Quizás uno de los reflejos más reveladores de la desigualdad en un mundo moderno es el de la migración. Gente por todos lados procurando un lugar donde meter la vida y la de su familia. Es el mundo de la desigualdad que expone a muchos al peligro de la propia vida en medio de la búsqueda para salvarla.
Europa parece estar recibiendo las consecuencias de la explotación de sus colonias. La miseria revelada contra sus auspiciadores. No quieren a los inmigrantes y al negarlos se denuncian a sí mismos.

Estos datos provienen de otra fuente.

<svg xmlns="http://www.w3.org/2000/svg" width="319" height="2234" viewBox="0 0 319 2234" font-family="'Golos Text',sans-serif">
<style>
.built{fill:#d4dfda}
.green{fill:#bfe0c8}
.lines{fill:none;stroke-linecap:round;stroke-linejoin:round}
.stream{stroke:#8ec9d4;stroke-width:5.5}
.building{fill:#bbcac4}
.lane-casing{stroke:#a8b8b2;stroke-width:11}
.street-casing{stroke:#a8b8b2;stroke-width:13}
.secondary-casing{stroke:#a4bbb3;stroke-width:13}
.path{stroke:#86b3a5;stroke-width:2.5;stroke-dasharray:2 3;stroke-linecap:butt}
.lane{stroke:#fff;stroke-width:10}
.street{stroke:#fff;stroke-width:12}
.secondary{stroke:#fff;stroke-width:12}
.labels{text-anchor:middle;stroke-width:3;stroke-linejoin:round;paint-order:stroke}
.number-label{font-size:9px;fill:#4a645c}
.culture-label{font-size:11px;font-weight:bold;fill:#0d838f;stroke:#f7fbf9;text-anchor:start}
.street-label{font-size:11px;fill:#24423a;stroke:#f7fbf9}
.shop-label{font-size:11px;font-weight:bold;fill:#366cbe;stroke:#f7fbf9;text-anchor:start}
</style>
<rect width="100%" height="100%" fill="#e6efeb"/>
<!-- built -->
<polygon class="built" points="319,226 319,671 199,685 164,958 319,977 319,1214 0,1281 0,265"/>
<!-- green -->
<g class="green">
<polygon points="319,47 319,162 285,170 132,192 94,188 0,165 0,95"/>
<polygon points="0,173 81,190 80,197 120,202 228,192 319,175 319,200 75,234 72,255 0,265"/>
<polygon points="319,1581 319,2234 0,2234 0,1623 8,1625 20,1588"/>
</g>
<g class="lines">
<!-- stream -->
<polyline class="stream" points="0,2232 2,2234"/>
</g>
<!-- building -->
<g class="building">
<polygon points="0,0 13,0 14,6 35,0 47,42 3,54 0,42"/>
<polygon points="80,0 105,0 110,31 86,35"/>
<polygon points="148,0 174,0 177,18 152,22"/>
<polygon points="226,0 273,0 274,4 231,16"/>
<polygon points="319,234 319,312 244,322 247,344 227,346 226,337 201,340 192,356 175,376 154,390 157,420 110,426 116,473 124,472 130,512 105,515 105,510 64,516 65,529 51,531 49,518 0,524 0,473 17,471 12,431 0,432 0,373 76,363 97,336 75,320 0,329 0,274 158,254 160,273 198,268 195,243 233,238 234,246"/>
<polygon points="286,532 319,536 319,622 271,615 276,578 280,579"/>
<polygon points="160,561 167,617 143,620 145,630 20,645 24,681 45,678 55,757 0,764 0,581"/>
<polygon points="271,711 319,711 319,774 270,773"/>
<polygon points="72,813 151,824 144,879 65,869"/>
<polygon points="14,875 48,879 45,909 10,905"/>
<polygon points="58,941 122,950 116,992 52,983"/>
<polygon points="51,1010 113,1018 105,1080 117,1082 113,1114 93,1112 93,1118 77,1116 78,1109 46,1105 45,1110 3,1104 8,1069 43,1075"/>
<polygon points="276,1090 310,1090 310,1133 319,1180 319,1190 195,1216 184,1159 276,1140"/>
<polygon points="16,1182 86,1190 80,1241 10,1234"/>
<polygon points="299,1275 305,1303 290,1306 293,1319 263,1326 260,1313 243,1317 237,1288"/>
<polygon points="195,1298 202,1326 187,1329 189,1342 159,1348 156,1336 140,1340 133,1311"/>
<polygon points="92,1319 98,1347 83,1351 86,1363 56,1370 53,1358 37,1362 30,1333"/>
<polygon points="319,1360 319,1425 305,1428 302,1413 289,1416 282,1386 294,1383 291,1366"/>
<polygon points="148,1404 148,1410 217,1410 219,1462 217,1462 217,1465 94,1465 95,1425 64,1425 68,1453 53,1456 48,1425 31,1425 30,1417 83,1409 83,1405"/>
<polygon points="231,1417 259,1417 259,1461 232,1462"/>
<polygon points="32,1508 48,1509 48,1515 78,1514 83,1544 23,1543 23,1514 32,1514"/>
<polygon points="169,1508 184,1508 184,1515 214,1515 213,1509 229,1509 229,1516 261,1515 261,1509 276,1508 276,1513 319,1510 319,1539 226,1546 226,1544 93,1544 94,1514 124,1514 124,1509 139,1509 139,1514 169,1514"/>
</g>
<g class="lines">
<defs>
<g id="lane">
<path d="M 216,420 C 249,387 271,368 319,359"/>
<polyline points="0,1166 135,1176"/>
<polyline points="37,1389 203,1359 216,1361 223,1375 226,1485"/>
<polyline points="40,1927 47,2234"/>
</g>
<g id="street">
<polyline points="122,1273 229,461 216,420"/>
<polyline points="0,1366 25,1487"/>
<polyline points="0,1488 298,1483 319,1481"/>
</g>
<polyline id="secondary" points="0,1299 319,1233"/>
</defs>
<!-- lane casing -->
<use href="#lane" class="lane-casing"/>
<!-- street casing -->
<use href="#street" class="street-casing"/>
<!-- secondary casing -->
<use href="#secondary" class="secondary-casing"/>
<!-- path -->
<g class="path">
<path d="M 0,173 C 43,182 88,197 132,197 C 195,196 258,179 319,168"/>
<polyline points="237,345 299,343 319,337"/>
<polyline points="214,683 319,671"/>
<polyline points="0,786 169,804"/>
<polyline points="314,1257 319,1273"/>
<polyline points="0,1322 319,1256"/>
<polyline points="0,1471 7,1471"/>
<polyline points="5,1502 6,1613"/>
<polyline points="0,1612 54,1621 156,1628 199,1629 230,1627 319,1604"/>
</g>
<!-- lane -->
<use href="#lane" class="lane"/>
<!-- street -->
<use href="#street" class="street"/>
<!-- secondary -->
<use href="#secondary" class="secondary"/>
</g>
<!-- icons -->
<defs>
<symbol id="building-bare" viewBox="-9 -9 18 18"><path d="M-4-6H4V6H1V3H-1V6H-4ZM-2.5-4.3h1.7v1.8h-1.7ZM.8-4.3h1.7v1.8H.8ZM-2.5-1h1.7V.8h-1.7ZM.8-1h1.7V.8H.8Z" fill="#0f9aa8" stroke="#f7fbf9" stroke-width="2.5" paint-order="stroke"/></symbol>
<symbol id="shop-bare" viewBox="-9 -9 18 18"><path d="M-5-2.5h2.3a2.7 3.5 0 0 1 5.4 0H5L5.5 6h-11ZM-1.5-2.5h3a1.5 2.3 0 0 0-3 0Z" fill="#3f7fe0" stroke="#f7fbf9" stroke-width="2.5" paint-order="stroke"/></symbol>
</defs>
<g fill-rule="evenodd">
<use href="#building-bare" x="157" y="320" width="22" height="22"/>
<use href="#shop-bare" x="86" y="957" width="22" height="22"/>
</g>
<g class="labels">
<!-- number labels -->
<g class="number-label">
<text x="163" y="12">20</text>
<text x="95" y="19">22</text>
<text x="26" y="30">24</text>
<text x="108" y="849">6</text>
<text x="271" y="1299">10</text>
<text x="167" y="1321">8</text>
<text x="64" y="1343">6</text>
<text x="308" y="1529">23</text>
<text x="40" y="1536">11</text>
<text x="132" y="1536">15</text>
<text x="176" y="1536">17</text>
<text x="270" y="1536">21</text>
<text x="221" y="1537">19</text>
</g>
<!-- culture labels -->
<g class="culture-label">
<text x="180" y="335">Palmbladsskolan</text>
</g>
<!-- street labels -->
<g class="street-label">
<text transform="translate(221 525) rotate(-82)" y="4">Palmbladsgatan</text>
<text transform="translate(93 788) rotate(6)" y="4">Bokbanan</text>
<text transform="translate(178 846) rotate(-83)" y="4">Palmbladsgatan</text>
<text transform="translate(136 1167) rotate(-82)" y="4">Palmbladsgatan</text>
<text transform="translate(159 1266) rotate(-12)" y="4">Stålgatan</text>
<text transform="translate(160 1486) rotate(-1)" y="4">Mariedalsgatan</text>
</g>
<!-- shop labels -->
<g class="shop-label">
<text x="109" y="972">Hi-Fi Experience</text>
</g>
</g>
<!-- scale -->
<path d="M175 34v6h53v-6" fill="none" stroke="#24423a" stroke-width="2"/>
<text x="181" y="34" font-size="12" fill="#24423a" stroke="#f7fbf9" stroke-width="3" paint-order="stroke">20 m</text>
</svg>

Es lo mismo en nuestra América, aunque con características algo diferente. Comenzando porque hay que reconocerle a los Estados Unidos una actitud mucho más flexible con los que emigran a su territorio que como se ha comportado el viejo continente.

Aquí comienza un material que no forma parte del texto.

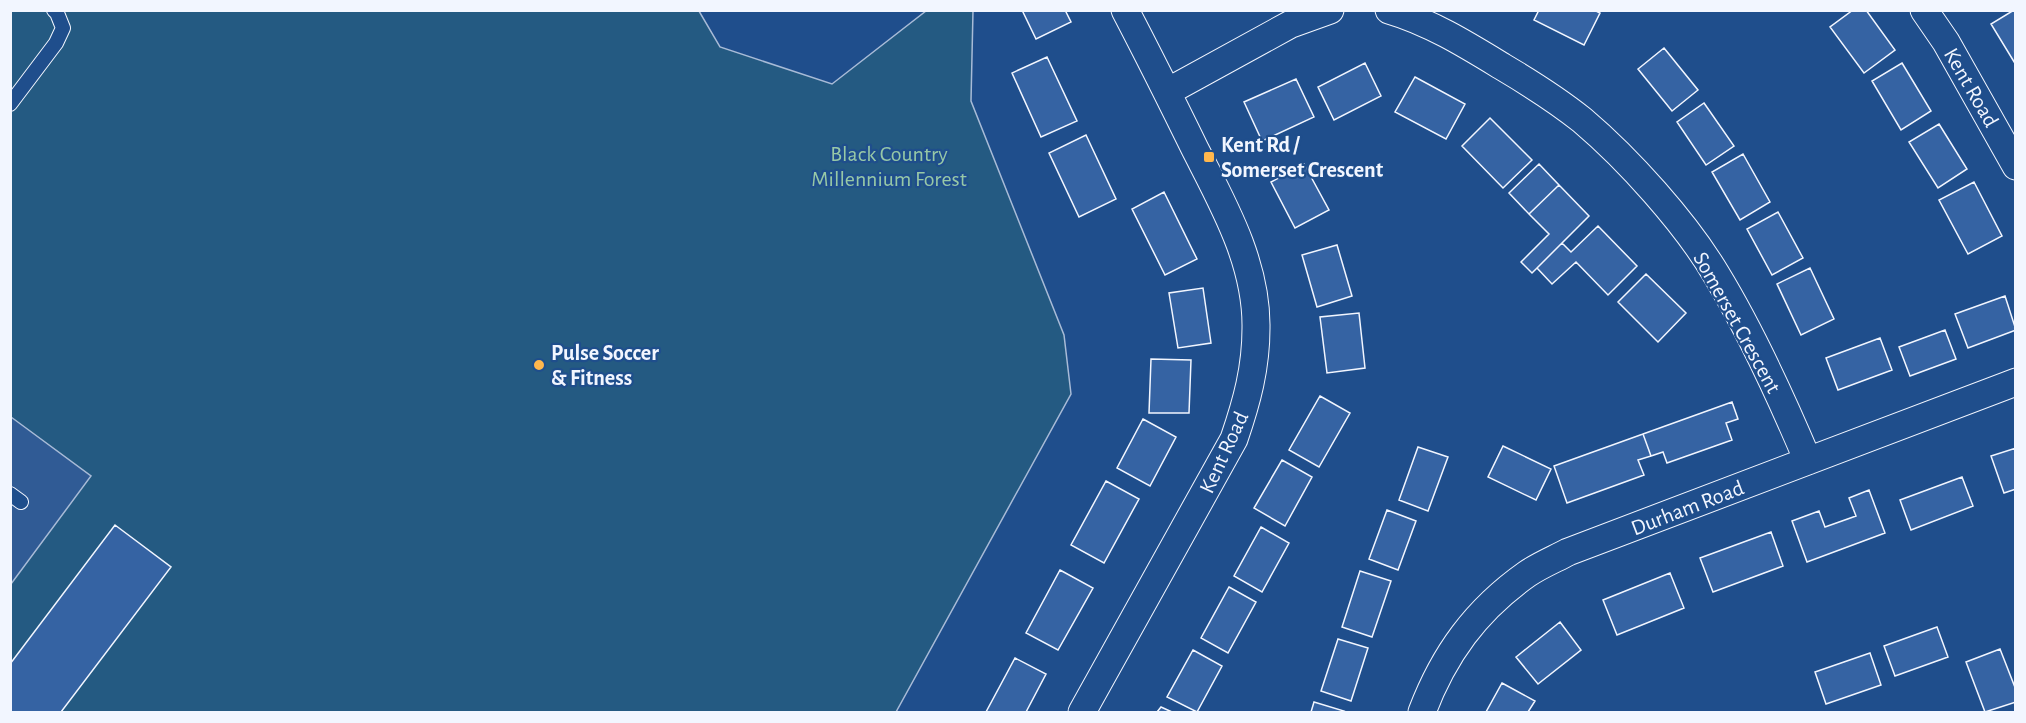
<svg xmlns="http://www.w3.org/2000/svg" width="2026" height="723" font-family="'Alegreya Sans',sans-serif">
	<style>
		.green { fill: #245a82; stroke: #a8bbd7; stroke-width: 1.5 }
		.parking { fill: #305b95; stroke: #a8bbd7; stroke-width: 1.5 }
		.building { fill: #3563a3; stroke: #f2f6ff; stroke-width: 1.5 }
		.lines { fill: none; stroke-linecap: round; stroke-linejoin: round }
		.service-casing { stroke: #f2f6ff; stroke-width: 16 }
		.minor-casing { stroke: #f2f6ff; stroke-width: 29 }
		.service { stroke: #1f4e8c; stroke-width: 14 }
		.minor { stroke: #1f4e8c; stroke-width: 27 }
		.poi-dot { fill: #ffb74d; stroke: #1f4e8c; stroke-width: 2 }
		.labels { text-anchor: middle; stroke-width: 4.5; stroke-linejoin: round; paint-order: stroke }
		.street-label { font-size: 22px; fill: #f2f6ff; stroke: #1f4e8c }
		.poi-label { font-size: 22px; font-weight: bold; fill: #f2f6ff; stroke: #1f4e8c; text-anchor: start }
		.park-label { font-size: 22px; fill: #97c8a6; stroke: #1f4e8c }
	</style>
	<rect width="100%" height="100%" fill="#1f4e8c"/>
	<path class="green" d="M10,11h689l21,36 112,37 94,-73h47l-2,90 93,234 7,59 -175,318h-885z"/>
	<path class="parking" d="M11,417l80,59 -80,108z"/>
	<path class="building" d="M1022,10h43l6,12 -35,17z
		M1539,10h55l6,3 -16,32 -50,-25z
		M1853,10h13l29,40 -31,23 -34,-46z
		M2014,10h2v55l-25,-41z
		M1664,48l34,42 -26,21 -34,-42z
		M1047,57l30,64 -36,16 -29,-64z
		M1365,63l16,33 -47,24 -16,-33z
		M1902,63l29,48 -30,19 -29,-49z
		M1415,77l50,27 -19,35 -51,-27z
		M1296,79l18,38 -52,24 -18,-39z
		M1704,103l30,43 -28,19 -29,-43z
		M1490,118l42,42 -29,28 -41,-42z
		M1939,124l28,45 -29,19 -29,-46z
		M1086,135l30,64 -37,18 -30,-64z
		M1743,154l27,48 -30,18 -28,-48z
		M1304,164l25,46 -34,18 -24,-46z
		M1539,164l20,21 -30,29 -20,-21z
		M1974,182l28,54 -34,18 -29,-54z
		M1559,185l30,31 -57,57 -11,-11 28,-28 -20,-20z
		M1164,192l33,67 -32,16 -33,-66z
		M1778,212l25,46 -31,17 -25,-46z
		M1598,226l39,40 -29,29 -32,-33 -24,22 -15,-16 25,-25 9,9z
		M1337,245l15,51 -35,11 -15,-52z
		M1810,268l24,51 -33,16 -24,-51z
		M1646,274l40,39 -28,29 -40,-40z
		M1203,288l8,55 -33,5 -9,-55z
		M2005,296l11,34 -48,18 -13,-34z
		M1359,313l6,55 -38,5 -7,-56z
		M1945,330l11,29 -46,17 -11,-29z
		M1880,338l12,32 -54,20 -12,-32z
		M1151,359l40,1 -2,53h-40z
		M1320,396l30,17 -31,54 -30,-17z
		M1732,402l6,17 -12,4 6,17 -65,23 -4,-11 -12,4 -8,-22z
		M1143,419l33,18 -26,49 -33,-18z
		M1643,434l8,22 -13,4 6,15 -77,28 -13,-37z
		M1503,446l48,23 -15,31 -48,-23z
		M1418,447l30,10 -20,54 -29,-11z
		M2016,448v41l-12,4 -13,-37z
		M1282,460l30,17 -27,49 -31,-18z
		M1962,477l11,29 -62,24 -11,-30z
		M1106,481l33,18 -35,64 -33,-18z
		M1869,490l16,43 -78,29 -15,-41 27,-10 6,16 31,-11 -7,-18z
		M1387,510l29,11 -18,49 -29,-11z
		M115,525l56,42 -110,145h-51v-48z
		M1261,527l28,16 -27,49 -28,-16z
		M1771,532l12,34 -70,26 -13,-34z
		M1060,570l33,18 -35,62 -32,-17z
		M1360,571l31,10 -19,56 -30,-10z
		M1670,573l14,35 -67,27 -14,-35z
		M1229,587l27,15 -28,51 -27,-15z
		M1560,622l21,28 -43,34 -22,-27z
		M1937,627l11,30 -53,19 -11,-30z
		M1338,639l30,9 -17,53 -30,-10z
		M2000,649l16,41v12l-31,10 -19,-50z
		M1193,650l29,16 -25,46 -30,-15z
		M1870,653l11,32 -55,19 -11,-32z
		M1015,658l31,16 -20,38h-40z
		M1502,683l33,18 -7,11h-42z
		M1314,702l30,9 -1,1h-32z
		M1161,707l11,5h-15z"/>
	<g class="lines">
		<g class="service-casing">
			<path id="service" d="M10,104l46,-61 7,-15 -6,-15 -3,-3
				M10,494l11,8"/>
		</g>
		<g class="minor-casing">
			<path id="minor" d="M1389,10c41,12 78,35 114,57 27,16 54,33 79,53 46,39 103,102 134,154 36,59 65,123 92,187
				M1924,10l22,32 70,124
				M1167,92l124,-68 39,-14
				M1082,712l152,-273c13,-38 22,-71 22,-111 1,-65 -33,-124 -61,-179 -23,-47 -46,-93 -70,-139
				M1422,712c22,-58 54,-102 105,-138 13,-9 28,-15 41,-22l448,-170"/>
		</g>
		<use href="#service" class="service"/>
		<use href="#minor" class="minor"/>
	</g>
	<g class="poi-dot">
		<rect x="1203" y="151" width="12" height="12" rx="3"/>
		<circle cx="539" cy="365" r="6"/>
	</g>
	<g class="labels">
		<g class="street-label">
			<text transform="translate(1972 87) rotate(60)" y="8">Kent Road</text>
			<text transform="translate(1738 322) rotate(61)" y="8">Somerset Crescent</text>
			<text transform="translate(1223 452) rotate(-65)" y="8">Kent Road</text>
			<text transform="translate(1687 507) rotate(-21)" y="8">Durham Road</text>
		</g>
		<g class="poi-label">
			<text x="1221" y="152">Kent Rd /<tspan x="1221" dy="25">Somerset Crescent</tspan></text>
			<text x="551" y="360">Pulse Soccer<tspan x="551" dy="25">&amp; Fitness</tspan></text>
		</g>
		<g class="park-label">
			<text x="889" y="161">Black Country<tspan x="889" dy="25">Millennium Forest</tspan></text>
		</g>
	</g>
	<rect width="2026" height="723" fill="none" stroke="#f2f6ff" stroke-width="24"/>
</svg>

Son lastimosas las imágenes de miles de personas queriendo alcanzar un escenario donde asumen que tendrán mejor suerte. Es un verdadero drama humano que los sectores de poder parecen no alcanzar a comprender.
La dirigencia política no termina asumiendo ningún compromiso para transformar un modelo económico profundamente injusto. Y el empresarial cada vez luce más enfocado en la ganancia de capital. Estamos en un mundo con una capacidad extraordinaria para generar miseria, mientras cada vez enriquece demasiado a un pequeño grupo.
Es un mundo éticamente enrarecido por las inconductas de quienes deben ser un referente esperanzador. Este movimiento migratorio que se expresa en el mundo de hoy es una evidencia de que el mundo revienta por todas partes y algo debemos hacer.